Dynamics of molecules involved in antigen presentation: effects of fixation

Abstract

Antigen presentation by MHC class II molecules can be enhanced by paraformaldehyde fixation of antigen-presenting cells prior to assay. This treatment might be expected to aggregate membrane proteins and thus stabilize and strengthen transient protein-protein interactions involved in intercellular cooperation. Lateral and rotational dynamics of the MHC class II antigen I-A d on A20 cells fixed with various concentrations of paraformaldehyde were examined by fluorescence photobleaching recovery and time-resolved phosphorescence anisotropy, respectively.
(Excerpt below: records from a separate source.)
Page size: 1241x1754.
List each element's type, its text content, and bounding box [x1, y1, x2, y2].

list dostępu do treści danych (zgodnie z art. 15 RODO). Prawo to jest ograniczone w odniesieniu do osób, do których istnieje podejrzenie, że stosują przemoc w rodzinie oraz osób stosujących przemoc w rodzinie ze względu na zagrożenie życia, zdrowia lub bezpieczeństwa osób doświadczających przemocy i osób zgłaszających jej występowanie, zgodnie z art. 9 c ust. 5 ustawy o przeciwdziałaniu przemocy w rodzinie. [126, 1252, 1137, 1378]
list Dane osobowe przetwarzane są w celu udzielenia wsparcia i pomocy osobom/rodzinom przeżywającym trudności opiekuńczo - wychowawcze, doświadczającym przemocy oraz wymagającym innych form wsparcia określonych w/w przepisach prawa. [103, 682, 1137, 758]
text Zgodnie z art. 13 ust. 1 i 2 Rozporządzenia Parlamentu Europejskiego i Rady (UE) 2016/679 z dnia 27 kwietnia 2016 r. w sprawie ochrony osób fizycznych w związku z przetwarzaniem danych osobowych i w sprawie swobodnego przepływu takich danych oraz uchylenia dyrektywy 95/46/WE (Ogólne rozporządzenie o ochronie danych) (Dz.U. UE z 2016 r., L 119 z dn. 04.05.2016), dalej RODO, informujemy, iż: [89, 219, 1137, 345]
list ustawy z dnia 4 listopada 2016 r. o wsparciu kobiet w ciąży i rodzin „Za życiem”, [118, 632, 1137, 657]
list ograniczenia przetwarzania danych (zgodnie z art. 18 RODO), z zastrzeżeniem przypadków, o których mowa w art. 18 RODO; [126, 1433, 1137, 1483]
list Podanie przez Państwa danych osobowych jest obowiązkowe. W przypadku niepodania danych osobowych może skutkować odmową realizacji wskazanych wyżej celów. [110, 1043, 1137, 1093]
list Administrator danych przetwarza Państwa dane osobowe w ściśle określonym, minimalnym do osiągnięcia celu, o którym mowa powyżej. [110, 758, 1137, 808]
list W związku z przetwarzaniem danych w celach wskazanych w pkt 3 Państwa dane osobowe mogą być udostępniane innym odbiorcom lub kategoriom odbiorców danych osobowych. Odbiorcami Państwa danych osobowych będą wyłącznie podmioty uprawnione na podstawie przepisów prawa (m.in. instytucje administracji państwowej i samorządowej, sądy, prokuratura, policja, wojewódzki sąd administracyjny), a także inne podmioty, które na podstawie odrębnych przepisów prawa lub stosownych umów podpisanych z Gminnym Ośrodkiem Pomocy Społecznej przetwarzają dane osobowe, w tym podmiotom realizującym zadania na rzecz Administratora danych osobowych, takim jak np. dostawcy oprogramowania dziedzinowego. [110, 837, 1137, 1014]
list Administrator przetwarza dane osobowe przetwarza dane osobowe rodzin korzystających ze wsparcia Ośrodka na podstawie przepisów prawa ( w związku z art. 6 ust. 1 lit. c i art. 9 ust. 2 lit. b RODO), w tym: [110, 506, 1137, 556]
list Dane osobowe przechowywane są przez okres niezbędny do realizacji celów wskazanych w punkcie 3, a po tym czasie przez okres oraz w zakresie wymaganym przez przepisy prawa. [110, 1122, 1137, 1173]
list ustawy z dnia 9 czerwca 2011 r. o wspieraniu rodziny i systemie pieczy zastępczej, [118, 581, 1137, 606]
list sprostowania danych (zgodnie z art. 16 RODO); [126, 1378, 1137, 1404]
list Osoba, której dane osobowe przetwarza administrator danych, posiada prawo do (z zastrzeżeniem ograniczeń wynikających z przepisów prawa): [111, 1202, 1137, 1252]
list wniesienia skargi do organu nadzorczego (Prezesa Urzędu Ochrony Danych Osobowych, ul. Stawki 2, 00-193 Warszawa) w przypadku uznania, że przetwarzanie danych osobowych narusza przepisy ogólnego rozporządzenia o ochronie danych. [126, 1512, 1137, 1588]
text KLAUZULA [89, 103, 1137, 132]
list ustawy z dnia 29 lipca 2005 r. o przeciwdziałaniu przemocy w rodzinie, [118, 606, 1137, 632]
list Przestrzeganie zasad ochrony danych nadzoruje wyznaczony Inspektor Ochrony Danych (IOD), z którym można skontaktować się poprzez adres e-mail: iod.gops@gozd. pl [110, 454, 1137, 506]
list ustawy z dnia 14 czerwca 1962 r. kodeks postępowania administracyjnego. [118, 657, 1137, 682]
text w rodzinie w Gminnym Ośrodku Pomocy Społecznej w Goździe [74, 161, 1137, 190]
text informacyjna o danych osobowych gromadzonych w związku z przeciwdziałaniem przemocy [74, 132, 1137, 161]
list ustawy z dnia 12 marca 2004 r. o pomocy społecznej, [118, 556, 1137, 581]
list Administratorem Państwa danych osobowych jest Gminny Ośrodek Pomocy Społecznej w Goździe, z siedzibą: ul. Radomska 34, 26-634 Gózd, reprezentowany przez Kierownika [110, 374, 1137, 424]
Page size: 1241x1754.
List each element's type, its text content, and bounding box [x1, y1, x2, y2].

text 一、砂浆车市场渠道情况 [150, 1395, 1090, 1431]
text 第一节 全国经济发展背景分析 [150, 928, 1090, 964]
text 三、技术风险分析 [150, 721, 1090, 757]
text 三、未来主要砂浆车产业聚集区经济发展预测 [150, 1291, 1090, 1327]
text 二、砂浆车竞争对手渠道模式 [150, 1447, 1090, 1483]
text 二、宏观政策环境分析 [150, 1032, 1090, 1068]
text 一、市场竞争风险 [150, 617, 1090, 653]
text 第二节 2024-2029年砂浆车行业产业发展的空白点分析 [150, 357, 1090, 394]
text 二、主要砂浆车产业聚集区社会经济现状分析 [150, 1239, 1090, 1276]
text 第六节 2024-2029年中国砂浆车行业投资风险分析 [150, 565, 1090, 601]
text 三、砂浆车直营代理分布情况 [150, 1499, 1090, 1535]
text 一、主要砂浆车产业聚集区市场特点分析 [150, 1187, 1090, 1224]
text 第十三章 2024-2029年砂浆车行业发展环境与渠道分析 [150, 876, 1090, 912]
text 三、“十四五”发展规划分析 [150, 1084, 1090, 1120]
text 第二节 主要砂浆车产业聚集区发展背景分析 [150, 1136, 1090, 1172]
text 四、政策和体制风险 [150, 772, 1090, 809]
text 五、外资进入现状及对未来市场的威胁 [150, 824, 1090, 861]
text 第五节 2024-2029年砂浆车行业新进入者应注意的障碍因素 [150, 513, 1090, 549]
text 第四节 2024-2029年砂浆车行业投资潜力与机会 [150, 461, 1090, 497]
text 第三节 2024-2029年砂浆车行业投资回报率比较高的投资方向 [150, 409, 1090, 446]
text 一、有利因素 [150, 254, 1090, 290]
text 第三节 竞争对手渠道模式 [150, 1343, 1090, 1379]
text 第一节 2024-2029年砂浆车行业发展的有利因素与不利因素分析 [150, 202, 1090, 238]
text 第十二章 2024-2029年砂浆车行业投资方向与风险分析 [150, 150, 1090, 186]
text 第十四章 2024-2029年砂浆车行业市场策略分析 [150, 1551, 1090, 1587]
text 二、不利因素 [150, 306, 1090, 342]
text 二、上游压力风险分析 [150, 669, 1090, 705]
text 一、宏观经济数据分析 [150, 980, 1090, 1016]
Probes were tetramethylrhodamine and erythrosin conjugates of MKD6 Fab fragments. Increasing concentrations of paraformaldehyde led to a progressive increase in the limiting anisotropy of I-A d at 4°C from the value of 0.042 for untreated cells, indicative of large aggregate formation, while leaving the rotational correlation time of 29 μs unchanged, a measure of the unperturbed molecule. On the other hand, the translational diffusion constants decreased from ∼2×10 −10 cm 2 s −1, while the fractional recovery remained unchanged at about 40–50%. Taken together, these results suggest that fixation crosslinks class II molecules to each other or to other membrane proteins into structures large enough (>500,000 kDa) to diffuse translationally with perceptibly size-dependent rates. The fixation effects on both class II rotation and lateral diffusion were half-maximal at paraformaldehyde concentrations of ∼0.2%. Possible relations between the biological effector functions of class II and the physical sizes of fixation-induced aggregates are discussed.